# cracked washer fluid reservoir



## tommy_c (Jan 31, 2010)

I recently noticed a leak in my washer fluid reservoir. I would fill it up then within an hour the thing would be drained and the low fluid light comes on. Anyone know where I can find a reservoir without going to the dealership? And does anyone know if a DIY is available for this, I know its a PITA job so any help would be great.


----------



## poopie (Feb 22, 2005)

i had to track down a leak too. Turned out to be a leaky hose going to the headlights washers. I just unplugged the connector and blocked off the port with a cap. No more leaks!


----------



## drunkenpenguin49 (Apr 8, 2009)

x2, took out the headlight washers for the front mount, resolved that problem. Tommy make sure its not a loose clamp or something minor first.


----------



## chosos (Apr 10, 2007)

similar problem - mine kept draining out. turned out to be a cracked "alien". i simply cut the hoses off and plugged them and all is well.


----------



## haze from hell (Nov 4, 2004)

*washer reservoir for sale if you need it.*

We just pulled the washer bottle and lines off my dads TT. It looks brand new, his car is a show car and barely gets driven. Shoot me an offer or contact me (mike) at [email protected]. I can get you pics if needed. :beer:


----------



## TTschwing (Jun 23, 2002)




----------



## tommy_c (Jan 31, 2010)

thanks for the replies guys, im gonna hopefully get to take the thing apart and see where its coming from, hopefully its just something lose so i can just plug it up.
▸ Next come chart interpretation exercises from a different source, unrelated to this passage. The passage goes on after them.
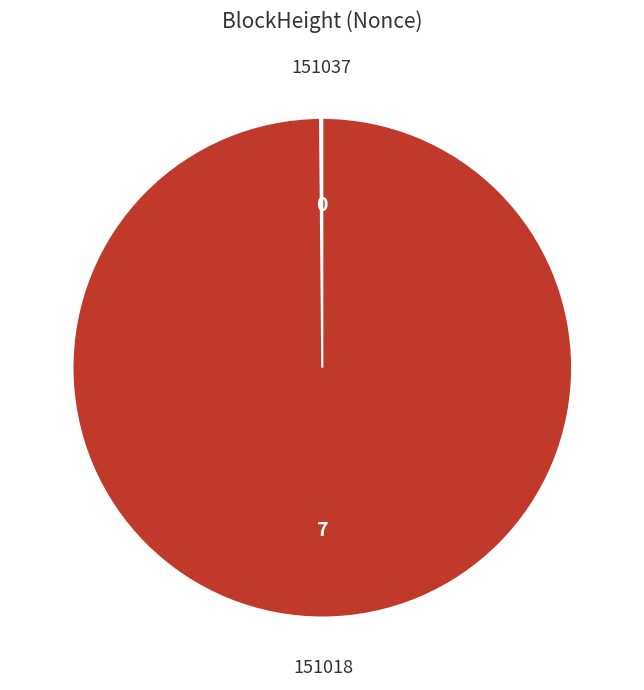

Does any single category account for the majority?

Yes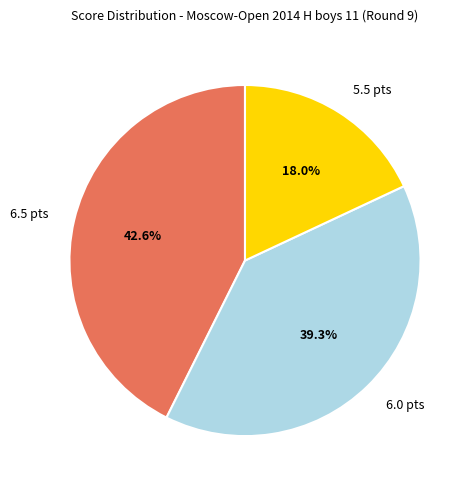

What is the total percentage of 5.5 pts and 6.5 pts?

60.7%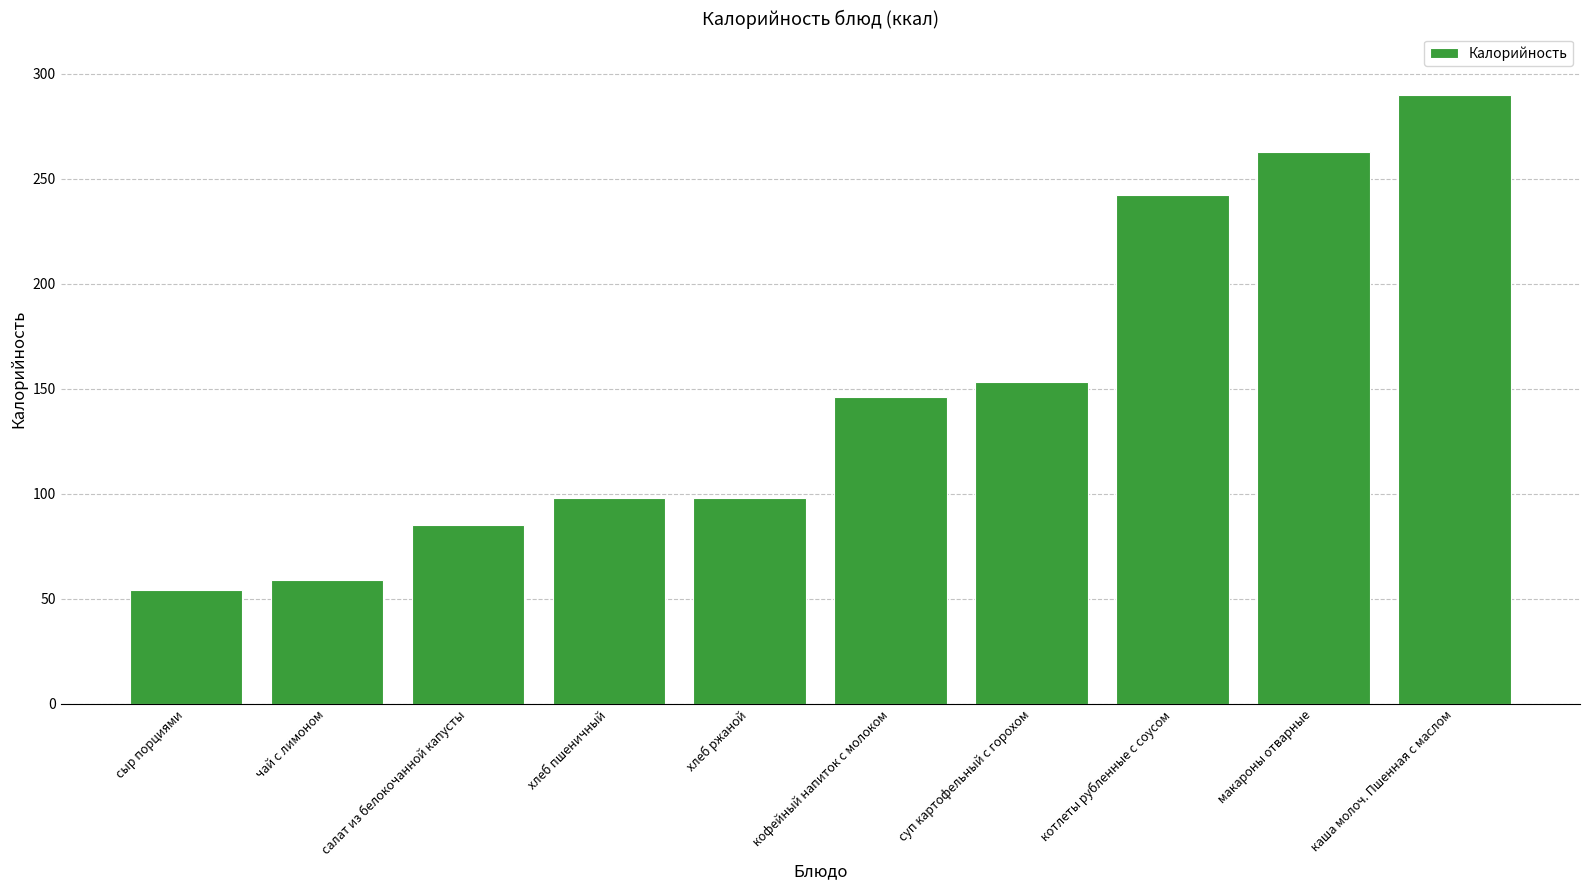

What is the difference between the values at сыр порциями and хлеб пшеничный?

44.0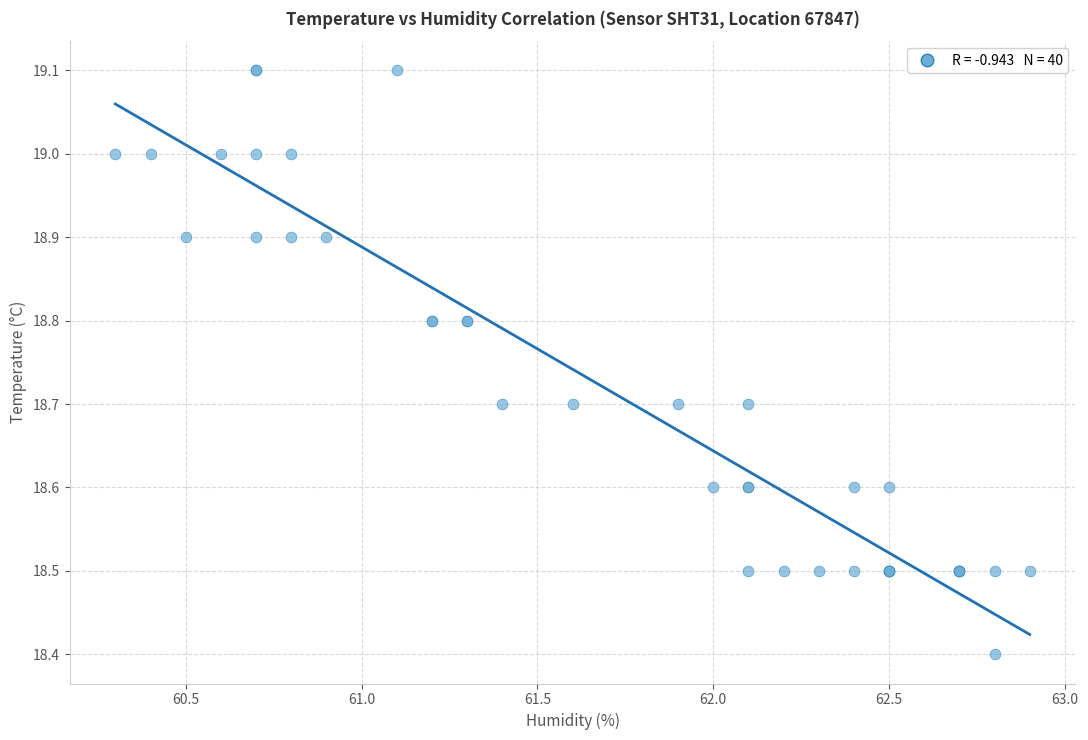

What Y value in the scatter plot is closest to 18?

18.4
poopie - where are you from in philly? i'm in philly too.

mike - i'll shoot you an email soon, i'm gonna take a look to see where its coming from first but thanks a lot! :beer:

TTschwing - thanks for the pic!


----------



## poopie (Feb 22, 2005)

tommy_c said:


> thanks for the replies guys, im gonna hopefully get to take the thing apart and see where its coming from, hopefully its just something lose so i can just plug it up.
> 
> poopie - where are you from in philly? i'm in philly too.
> 
> ...


yup i'm in philly. My TT is in the body shop though. Where are you in the city?


----------



## tommy_c (Jan 31, 2010)

I'm on Temple University's campus in North Philly.


----------



## PLAYED TT (Oct 17, 2010)

tommy_c said:


> I'm on Temple University's campus in North Philly.


 I'm in Reading and Temple once or twice a month. I've never seen a TT on campus


----------



## KN78 (Feb 2, 2010)

i go to temple too. i've seen maybe 2 or 3. the two are convertibles black and silver. and there is a red one somewhere by the fields that looks pretty cool. My tt stays in lancaster county, philly roads tend to do some damage.


----------



## tommy_c (Jan 31, 2010)

yeah i've seen the red convertible on campus, it think its a professors. i have a silver coupe with enkei evo 5s. the roads here do suck, but its just a lot easier to have a car, except when someone bumps into your rear bumper like this past weekend. my roommates are from lancaster, they went to hempfield.


----------



## poopie (Feb 22, 2005)

i used to go to temple. haha


----------



## tommy_c (Jan 31, 2010)

haha yeah its my last semester so i wont be in philly much longer.


----------